§ **Work task**
Please copy each line of the data that includes the string "from".

§ **Input material**
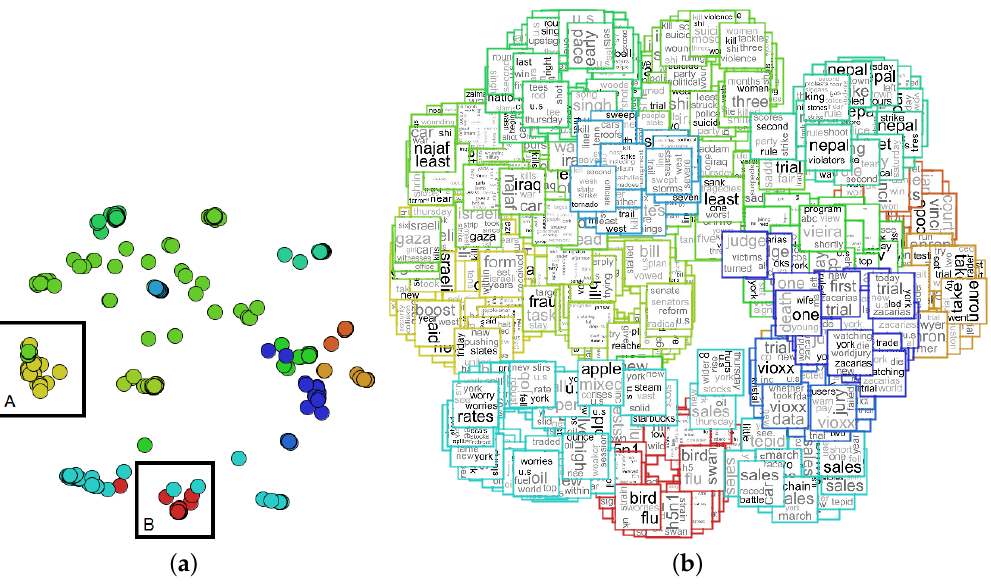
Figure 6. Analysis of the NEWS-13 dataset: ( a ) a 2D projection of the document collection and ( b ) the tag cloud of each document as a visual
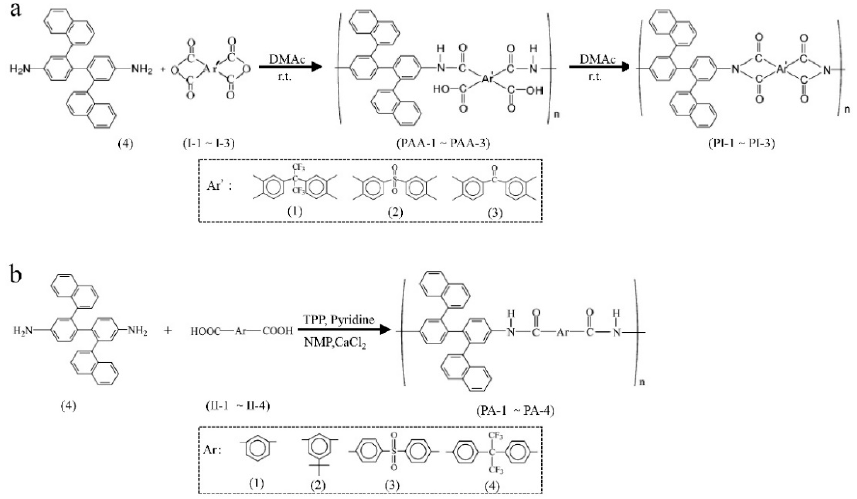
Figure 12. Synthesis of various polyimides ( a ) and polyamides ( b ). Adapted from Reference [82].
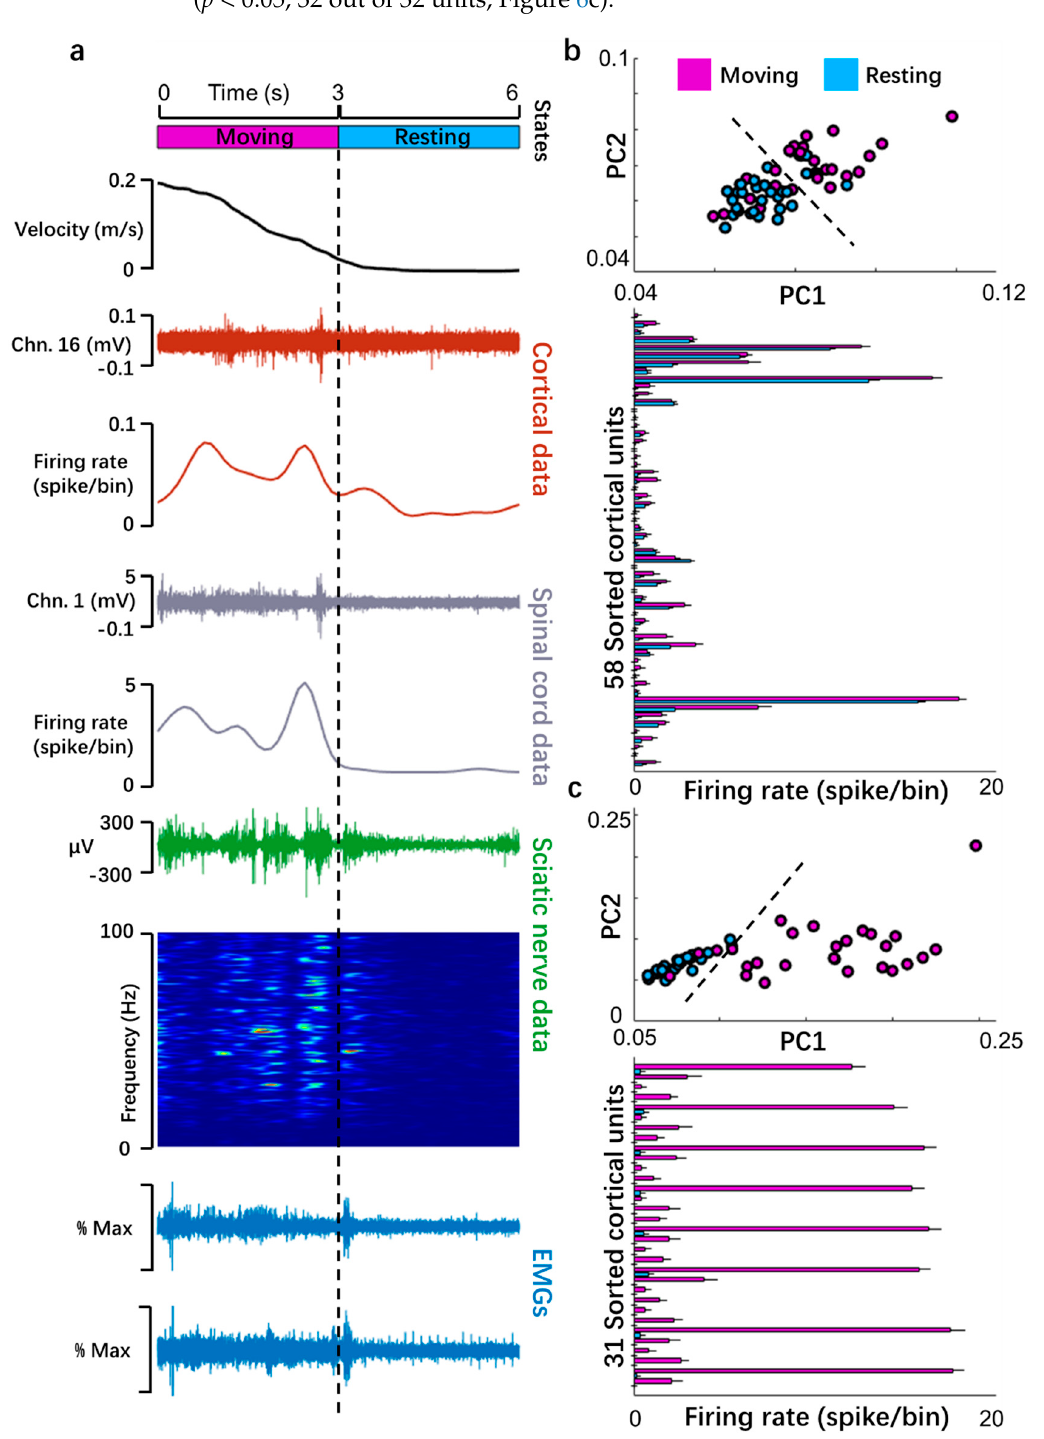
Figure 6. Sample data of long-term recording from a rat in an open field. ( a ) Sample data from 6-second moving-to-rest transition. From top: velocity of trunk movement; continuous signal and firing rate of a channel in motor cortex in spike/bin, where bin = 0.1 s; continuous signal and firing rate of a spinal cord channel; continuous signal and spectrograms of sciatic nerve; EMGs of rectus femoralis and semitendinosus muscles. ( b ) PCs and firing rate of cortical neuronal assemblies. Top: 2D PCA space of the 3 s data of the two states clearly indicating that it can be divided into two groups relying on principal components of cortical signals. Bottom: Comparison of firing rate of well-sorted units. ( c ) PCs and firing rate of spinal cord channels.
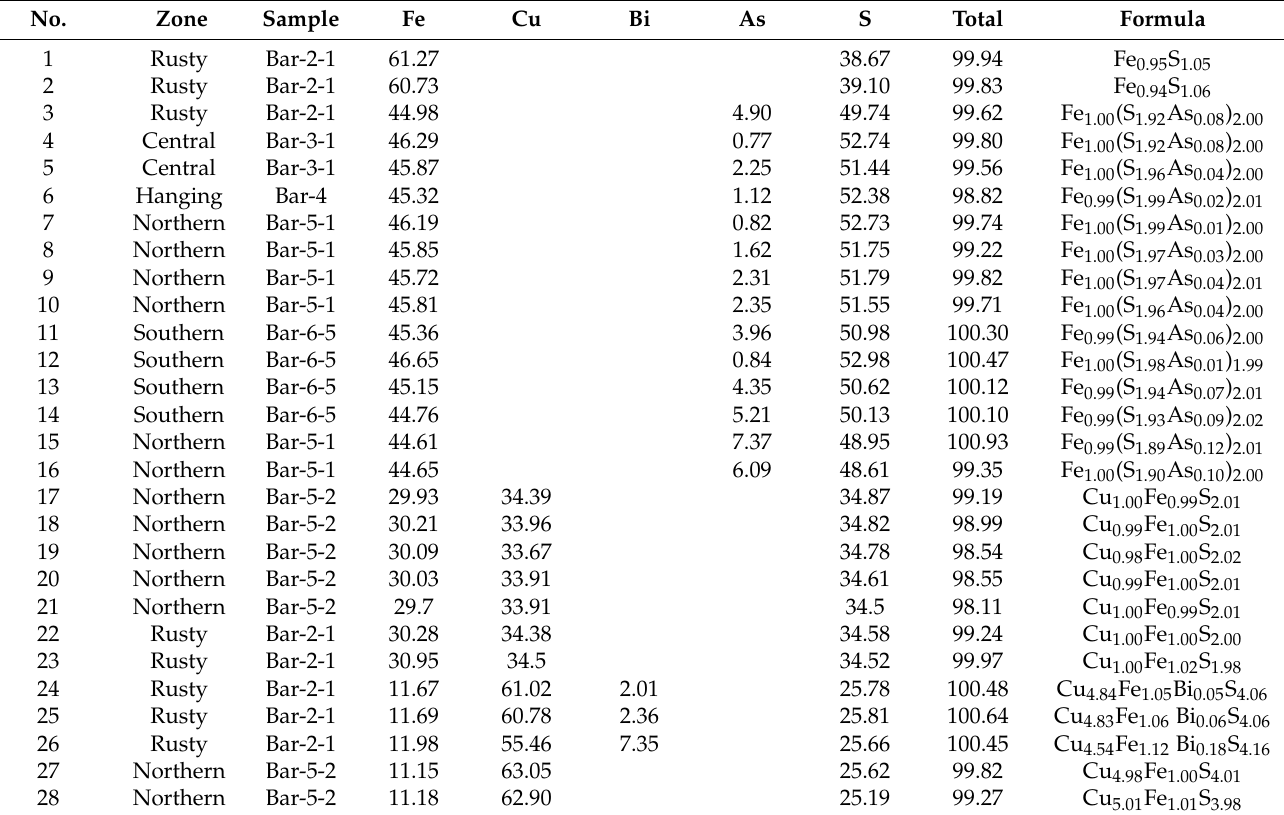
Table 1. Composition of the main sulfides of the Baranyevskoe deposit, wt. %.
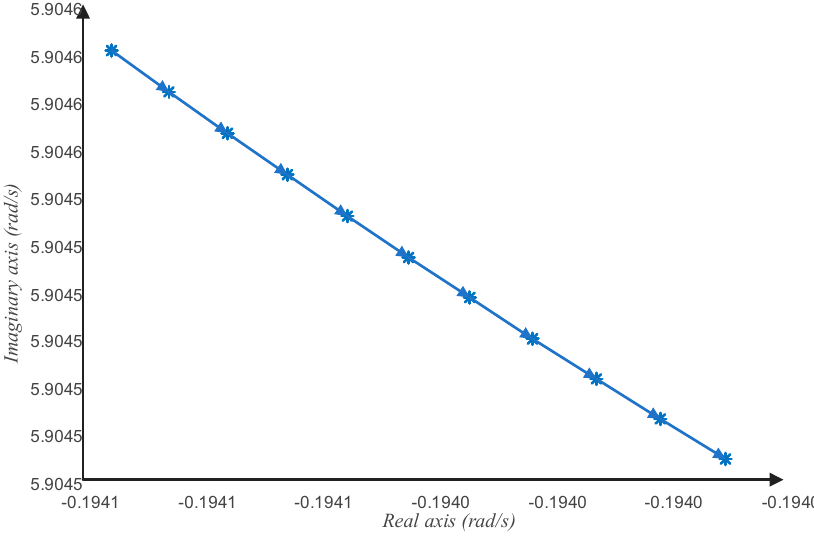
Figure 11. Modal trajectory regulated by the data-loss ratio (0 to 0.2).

§ **Solution to this exercise**
Figure 12. Synthesis of various polyimides ( a ) and polyamides ( b ). Adapted from Reference [82].
Figure 6. Sample data of long-term recording from a rat in an open field. ( a ) Sample data from 6-second moving-to-rest transition. From top: velocity of trunk movement; continuous signal and firing rate of a channel in motor cortex in spike/bin, where bin = 0.1 s; continuous signal and firing rate of a spinal cord channel; continuous signal and spectrograms of sciatic nerve; EMGs of rectus femoralis and semitendinosus muscles. ( b ) PCs and firing rate of cortical neuronal assemblies. Top: 2D PCA space of the 3 s data of the two states clearly indicating that it can be divided into two groups relying on principal components of cortical signals. Bottom: Comparison of firing rate of well-sorted units. ( c ) PCs and firing rate of spinal cord channels.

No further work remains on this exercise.